The development of the Portuguese baseline system consisted of the following steps Figure 1.1:
In the automatic labelling of the SAM database we trained first the acoustic phonetic models over the TIMIT database (an MLP trained over the TIMIT database to perform phoneme classification). Next we created two conversion tables: one from the TIMIT phonemes to the IPA (International Phonetic Alphabet) symbols  and another one from the SAMPA (Portuguese SAM phonemes) to the IPA symbols. Putting both tables together we created a mapping from TIMIT phonemes to Portuguese phonemes. Obviously not all the phonemes have correspondence. The TIMIT phonemes without correspondence are mapped to the more close Portuguese phonemes. These are just a few phonemes (dh, dx, em, en, eng, ...). To the Portuguese phonemes without correspondence we gave a default threshold and rescored the probability vector to sum one.

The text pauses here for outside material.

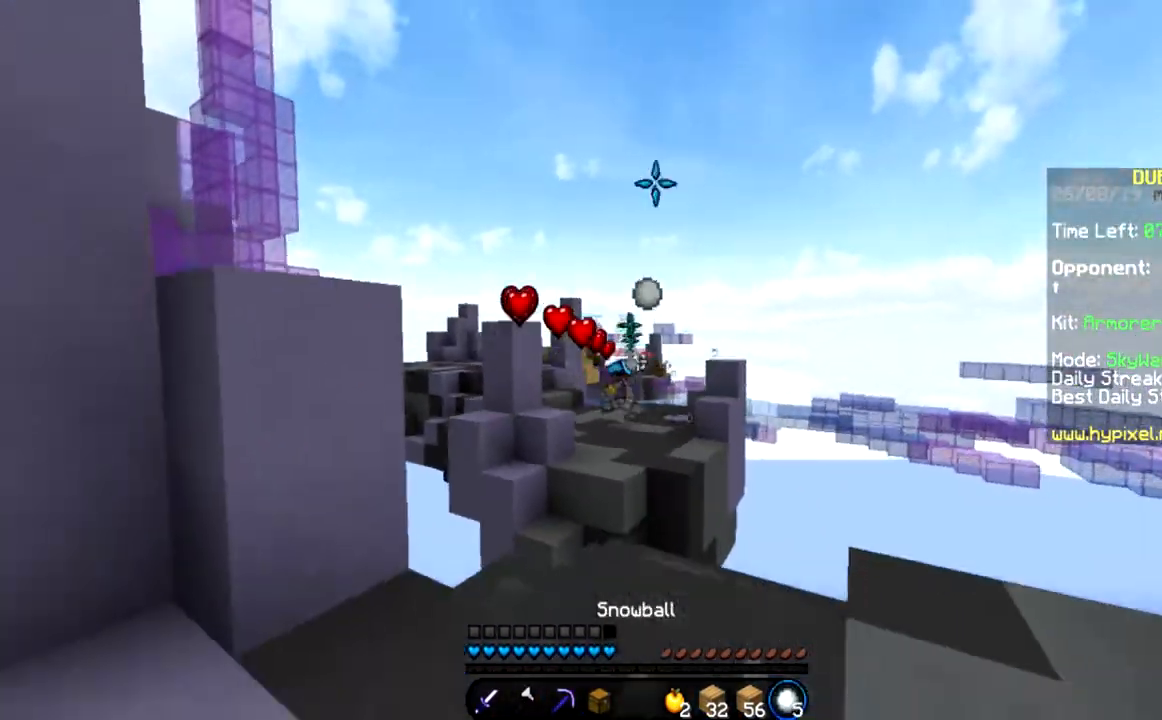
{"keys": ["w"], "mouse": [], "events": [[66, "mouse_left", "down"], [66, "mouse_right", "down"], [100, "mouse_left", "up"], [133, "mouse_right", "up"], [233, "mouse_left", "down"], [233, "mouse_right", "down"], [266, "mouse_left", "up"], [300, "mouse_right", "up"], [367, "mouse_left", "down"], [433, "mouse_left", "up"], [433, "mouse_right", "down"], [500, "mouse_right", "up"]]}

The next step was to feed the TIMIT net with the SAM database. The probabilities resulting from the TIMIT net were transformed according to the previously defined mapping table becoming the new set of Portuguese probabilities. This set of probabilities were used in the Y0 1.2 decoder to perform the forced alignment. As input to this forced alignment process we also used the baseline lexicon developed under Task 2.1.

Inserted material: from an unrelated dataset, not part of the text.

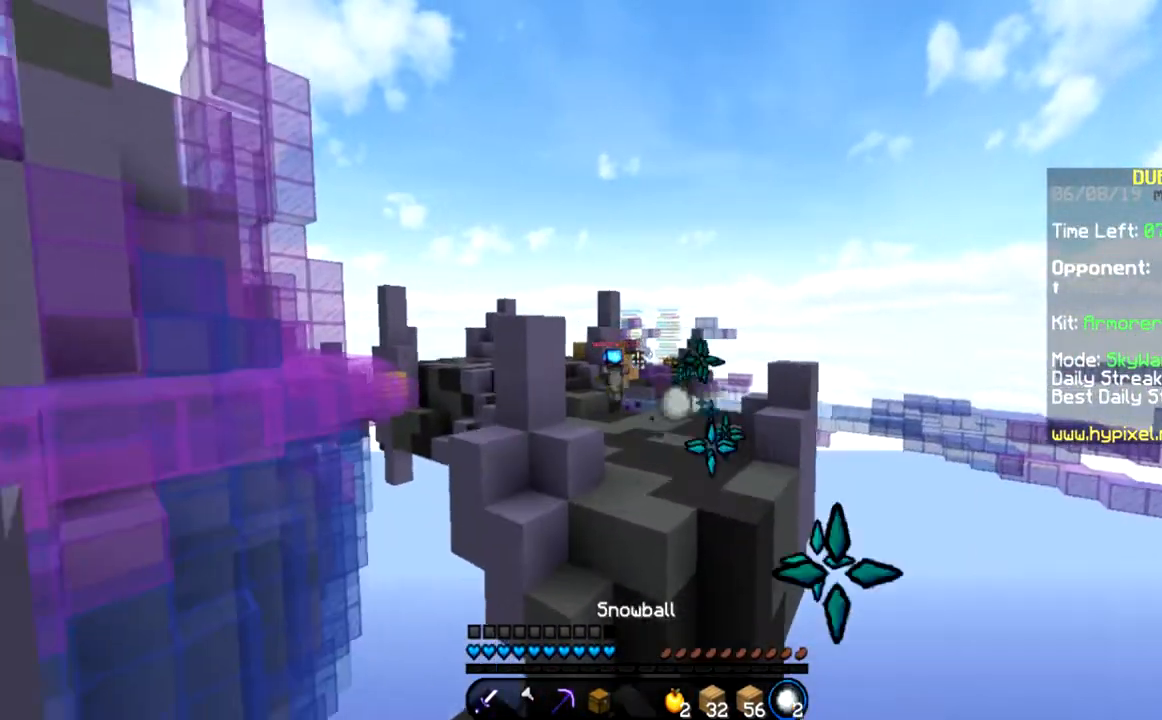
{"keys": ["w"], "mouse": [], "events": [[67, "mouse_left", "down"], [67, "mouse_right", "down"], [100, "mouse_left", "up"], [133, "mouse_right", "up"], [200, "mouse_right", "down"], [234, "mouse_left", "down"], [267, "mouse_left", "up"], [300, "mouse_right", "up"], [434, "mouse_left", "down"], [434, "mouse_right", "down"], [467, "mouse_left", "up"], [501, "mouse_right", "up"]]}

After completing the alignment we trained a new MLP over the SAM database (using labels from the forced alignment) to perform phoneme classification. With this network we made another forced alignment pass generating new labels. The process was iterated three times. The results are presented in Table 1.9.
The results show the improvement made on the classification over the frames. This process of training/alignment proved to be effective in decreasing the classification error.
After the training/alignment phase we evaluated the system. In the training phase we used 179 files from the Many Talker Set. For evaluation we picked the 10 speakers of the Few Talker Set, choosing three passages for each speaker. In this case we also used Y0 for evaluation, including now a word pair language model extracted from SAM texts (for details see Task 3.3). As reported in Task 3.3 we built two different word pair language models. In the first we collected the pairs from the SAM text for the sentences isolated from the paragraphs. Remember from Task 1.1 that the passages contained five thematically connected sentences. In this case we got 250 separate sentences. In the second we considered as our unit the passage by itself and we got 50 passages. Now there is no division between sentences in the same passage. The results are presented in Table 1.10.
These results show the great influence, in such a small task, of the language model. In the first case there were no connections between sentences which is not the case of speech files. When we introduce that connections in the language model there was a great improvement on the system performance.